Required work — Within the entries below, find the portion that opens with the line containing "License Number: 2336801" and closes with the line containing "Observed 3 propane". Retype that portion exactly and only.

*** Opening of Input ***

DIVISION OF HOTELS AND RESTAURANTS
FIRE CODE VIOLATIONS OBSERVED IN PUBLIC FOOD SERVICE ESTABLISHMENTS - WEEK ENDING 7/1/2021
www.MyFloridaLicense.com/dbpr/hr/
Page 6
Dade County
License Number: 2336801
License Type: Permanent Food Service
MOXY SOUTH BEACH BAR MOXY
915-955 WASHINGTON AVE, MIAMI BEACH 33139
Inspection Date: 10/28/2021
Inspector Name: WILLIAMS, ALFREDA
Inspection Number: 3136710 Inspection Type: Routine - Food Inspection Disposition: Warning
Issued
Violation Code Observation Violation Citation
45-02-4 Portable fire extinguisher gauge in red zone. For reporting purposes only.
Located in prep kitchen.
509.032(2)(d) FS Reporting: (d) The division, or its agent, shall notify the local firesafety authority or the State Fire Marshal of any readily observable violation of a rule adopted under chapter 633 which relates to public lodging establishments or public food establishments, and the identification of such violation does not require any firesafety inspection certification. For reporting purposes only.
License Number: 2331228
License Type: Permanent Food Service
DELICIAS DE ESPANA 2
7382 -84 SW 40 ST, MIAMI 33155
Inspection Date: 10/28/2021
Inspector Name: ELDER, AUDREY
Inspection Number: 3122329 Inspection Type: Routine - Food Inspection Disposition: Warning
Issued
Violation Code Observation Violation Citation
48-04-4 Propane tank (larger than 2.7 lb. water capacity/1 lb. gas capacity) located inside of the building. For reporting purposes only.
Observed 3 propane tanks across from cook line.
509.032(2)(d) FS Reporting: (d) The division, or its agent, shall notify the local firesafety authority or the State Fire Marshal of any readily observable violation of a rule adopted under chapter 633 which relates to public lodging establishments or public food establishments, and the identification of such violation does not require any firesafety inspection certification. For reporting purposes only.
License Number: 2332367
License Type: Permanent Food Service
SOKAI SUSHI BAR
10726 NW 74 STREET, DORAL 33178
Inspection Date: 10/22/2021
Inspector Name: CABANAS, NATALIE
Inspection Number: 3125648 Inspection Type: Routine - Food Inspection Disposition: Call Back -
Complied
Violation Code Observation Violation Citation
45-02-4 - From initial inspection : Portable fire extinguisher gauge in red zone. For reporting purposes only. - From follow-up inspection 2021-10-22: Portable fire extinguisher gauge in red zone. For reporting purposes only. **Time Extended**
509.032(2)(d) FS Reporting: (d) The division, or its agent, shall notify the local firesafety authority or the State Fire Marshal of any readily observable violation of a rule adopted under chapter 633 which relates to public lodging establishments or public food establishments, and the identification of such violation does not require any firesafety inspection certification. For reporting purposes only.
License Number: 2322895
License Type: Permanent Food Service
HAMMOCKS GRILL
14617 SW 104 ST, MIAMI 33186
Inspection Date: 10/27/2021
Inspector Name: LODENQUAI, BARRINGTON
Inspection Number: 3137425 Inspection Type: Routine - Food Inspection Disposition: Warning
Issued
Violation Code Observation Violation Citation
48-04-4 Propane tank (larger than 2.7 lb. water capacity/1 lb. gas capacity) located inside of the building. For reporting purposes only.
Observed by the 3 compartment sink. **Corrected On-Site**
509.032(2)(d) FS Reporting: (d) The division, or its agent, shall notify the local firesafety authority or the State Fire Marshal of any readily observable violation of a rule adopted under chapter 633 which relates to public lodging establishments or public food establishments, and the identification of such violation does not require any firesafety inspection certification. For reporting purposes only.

*** Close of Input ***

Result of the task —
License Number: 2336801
License Type: Permanent Food Service
MOXY SOUTH BEACH BAR MOXY
915-955 WASHINGTON AVE, MIAMI BEACH 33139
Inspection Date: 10/28/2021
Inspector Name: WILLIAMS, ALFREDA
Inspection Number: 3136710 Inspection Type: Routine - Food Inspection Disposition: Warning
Issued
Violation Code Observation Violation Citation
45-02-4 Portable fire extinguisher gauge in red zone. For reporting purposes only.
Located in prep kitchen.
509.032(2)(d) FS Reporting: (d) The division, or its agent, shall notify the local firesafety authority or the State Fire Marshal of any readily observable violation of a rule adopted under chapter 633 which relates to public lodging establishments or public food establishments, and the identification of such violation does not require any firesafety inspection certification. For reporting purposes only.
License Number: 2331228
License Type: Permanent Food Service
DELICIAS DE ESPANA 2
7382 -84 SW 40 ST, MIAMI 33155
Inspection Date: 10/28/2021
Inspector Name: ELDER, AUDREY
Inspection Number: 3122329 Inspection Type: Routine - Food Inspection Disposition: Warning
Issued
Violation Code Observation Violation Citation
48-04-4 Propane tank (larger than 2.7 lb. water capacity/1 lb. gas capacity) located inside of the building. For reporting purposes only.
Observed 3 propane tanks across from cook line.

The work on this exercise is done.